Though based on the responses here, it needs sizable context to work, so we may be limited to 4 bit (I'm on an M3 Max w/ 48gb as well).

daemonologist · a year ago
The quantized model fits in about 20 GB, so 32 would probably be sufficient unless you want to use the full context length (long inputs and/or lots of reasoning). 48 should be plenty.

Dead Comment

iamronaldo · a year ago
This is insane matching deepseek but 20x smaller?
Imnimo · a year ago
I wonder if having a big mixture of experts isn't all that valuable for the type of tasks in math and coding benchmarks. Like my intuition is that you need all the extra experts because models store fuzzy knowledge in their feed-forward layers, and having a lot of feed-forward weights lets you store a longer tail of knowledge. Math and coding benchmarks do sometimes require highly specialized knowledge, but if we believe the story that the experts specialize to their own domains, it might be that you only really need a few of them if all you're doing is math and coding. So you can get away with a non-mixture model that's basically just your math-and-coding experts glued together (which comes out to about 32B parameters in R1's case).
mirekrusin · a year ago
MoE is likely temporary, local optimum now that resembles bitter lesson path. With the time we'll likely distill what's important, shrink it and keep it always active. There may be some dynamic retrieval of knowledge (but not intelligence) in the future but it probably won't be anything close to MoE.
littlestymaar · a year ago
> , but if we believe the story that the experts specialize to their own domains

I don't think we should believe anything like that.

7734128 · a year ago
Roughly the same number of active parameters as R1 is a mixture-of-experts model. Still extremely impressive, but not unbelievable.
kmacdough · a year ago
I understand the principles of MOE, but clearly not enough to make full sense of this.

Does each expert within R1 have 37B parameters? If so, is QwQ only truly competing against one expert in this particular benchmark?

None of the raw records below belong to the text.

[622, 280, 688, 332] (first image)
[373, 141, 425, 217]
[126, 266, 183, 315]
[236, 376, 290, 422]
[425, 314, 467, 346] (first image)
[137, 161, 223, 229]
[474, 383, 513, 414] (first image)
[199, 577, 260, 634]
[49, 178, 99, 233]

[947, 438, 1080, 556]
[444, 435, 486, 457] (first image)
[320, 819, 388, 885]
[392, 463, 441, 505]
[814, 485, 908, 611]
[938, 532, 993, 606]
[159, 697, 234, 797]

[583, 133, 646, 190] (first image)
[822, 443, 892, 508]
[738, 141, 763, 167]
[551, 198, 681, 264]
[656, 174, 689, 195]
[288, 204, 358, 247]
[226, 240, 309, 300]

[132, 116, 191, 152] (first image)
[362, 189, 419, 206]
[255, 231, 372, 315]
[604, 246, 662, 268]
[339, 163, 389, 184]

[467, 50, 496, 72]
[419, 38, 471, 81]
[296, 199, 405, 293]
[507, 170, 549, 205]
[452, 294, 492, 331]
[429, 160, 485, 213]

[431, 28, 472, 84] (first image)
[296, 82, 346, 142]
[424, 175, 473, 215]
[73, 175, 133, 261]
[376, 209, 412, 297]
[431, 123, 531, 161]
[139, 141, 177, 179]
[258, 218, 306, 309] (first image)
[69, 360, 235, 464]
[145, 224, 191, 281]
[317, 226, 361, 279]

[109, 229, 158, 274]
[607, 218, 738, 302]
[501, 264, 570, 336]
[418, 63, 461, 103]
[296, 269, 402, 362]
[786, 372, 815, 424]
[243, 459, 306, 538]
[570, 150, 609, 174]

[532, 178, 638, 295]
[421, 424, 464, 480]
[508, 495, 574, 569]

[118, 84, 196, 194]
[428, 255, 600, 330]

Generally I don't think I follow how MOE "selects" a model during training or usage.

WiSaGaN · a year ago
I think it will be more akin to o1-mini/o3-mini instead of r1. It is a very focused reasoning model good at math and code, but probably would not be better than r1 at things like general world knowledge or others.
nycdatasci · a year ago
Wasn't this release in Nov 2024 as a "preview" with similarly impressive performance? https://qwenlm.github.io/blog/qwq-32b-preview/
yorwba · a year ago
The benchmark scores in the new announcement are significantly higher than for the preview model.
samus · a year ago
That's good news, I was highly impressed already by what that model could do, even under heavy quantization.